Current Tamalpais Design Review Board Members:
Doug Wallace:
A California native, Doug settled in Tam Valley in 1993 after years of adventures in faraway states and countries. He recently retired from a 25-year career with East Bay MUD as their environmental affairs officer, serving as policy advisor and advocate with government agencies, businesses, and community groups. He is now consulting in climate change and sustainability, which are also his primary areas of focus in serving on the Tam Design Review Board. He was educated at Yale, Harvard (Kennedy School of Government), and UMass Boston.
Logan Link:
At home in Mill Valley, Logan Link is a founding member of a real estate team within Compass. Her work as an agent, combined with a lifetime spent in Marin, has allowed her to develop a deep understanding of our unique county.
Logan enjoys building community and holds a belief that most every problem is solvable - and exciting progress can be made - when local residents work with one another and their government in open-minded collaboration. She is creative by nature and promotes outside-the-box thinking.
Andrea Montalbano:
Andrea Montalbano is a registered architect with a background in residential, commercial and mixed-use design. She is interested in the social aspects of the built environment - how we shape the environment and how it shapes us - and holds a post-professional Master of Science in Architecture degree, with an emphasis in City and Regional Planning, from UC Berkeley. Andrea has worked exclusively in the field of single-family residential design for the past ten years and is presently Senior project architect at Sogno Design Group, in Albany, California.
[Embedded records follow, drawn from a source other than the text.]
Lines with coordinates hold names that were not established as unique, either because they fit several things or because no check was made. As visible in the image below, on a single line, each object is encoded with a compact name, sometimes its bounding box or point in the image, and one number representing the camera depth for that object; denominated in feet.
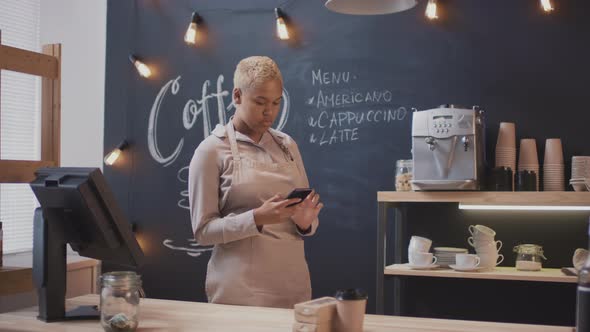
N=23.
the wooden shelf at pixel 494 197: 10.67
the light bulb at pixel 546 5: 11.76
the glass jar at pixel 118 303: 5.76
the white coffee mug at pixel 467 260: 11.09
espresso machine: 11.12
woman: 7.77
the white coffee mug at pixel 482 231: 11.41
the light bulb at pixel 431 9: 12.33
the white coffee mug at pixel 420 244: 11.62
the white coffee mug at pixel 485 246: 11.42
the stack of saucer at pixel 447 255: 11.65
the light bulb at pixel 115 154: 14.68
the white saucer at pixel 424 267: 11.46
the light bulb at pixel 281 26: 13.55
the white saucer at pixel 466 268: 11.10
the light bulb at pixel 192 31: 14.17
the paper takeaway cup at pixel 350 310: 5.45
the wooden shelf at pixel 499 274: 10.53
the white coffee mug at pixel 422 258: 11.50
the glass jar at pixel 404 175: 11.85
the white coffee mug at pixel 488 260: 11.37
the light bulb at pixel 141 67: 14.90
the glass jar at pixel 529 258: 11.15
Andrea joined the Design Review Board in 2017, where she seeks to balance the preservation and enhancement of the natural environment with today's socio-economic challenges; increased housing demand and modernization as well as commercial development pressures and its necessities. She has resided in Mill Valley's Muir Woods Park neighborhood since 2014 and believes that southern Marin County is best place to live in the world, not only because of its vast open space adjacent to a world-class city and its open minded, forward-thinking residents, but because of its irresistibly charming and unique built environment, which she hopes to help protect.
Michael Wara:
Michael Wara has lived and recreated in Tamalpais Valley with his family for two decades. He is a 5th generation Northern Californian who is a passionate advocate for equity and the environment. Michael works as a Senior Research Scholar at Stanford University where he directs the Climate and Energy Policy Program at the Woods Institute for the Environment. His research and policy work focuses on clean energy, climate change policy and wildfire. He has previously served as a California Wildfire Commissioner and as a member of the California Catastrophe Response Council. In addition to his work with the Tamalpais DRB, Michael also serves on the Citizens Advisory Board of the Marin Wildfire Authority. Michael obtained his JD from Stanford Law School and his PhD in Ocean Sciences from UCSC.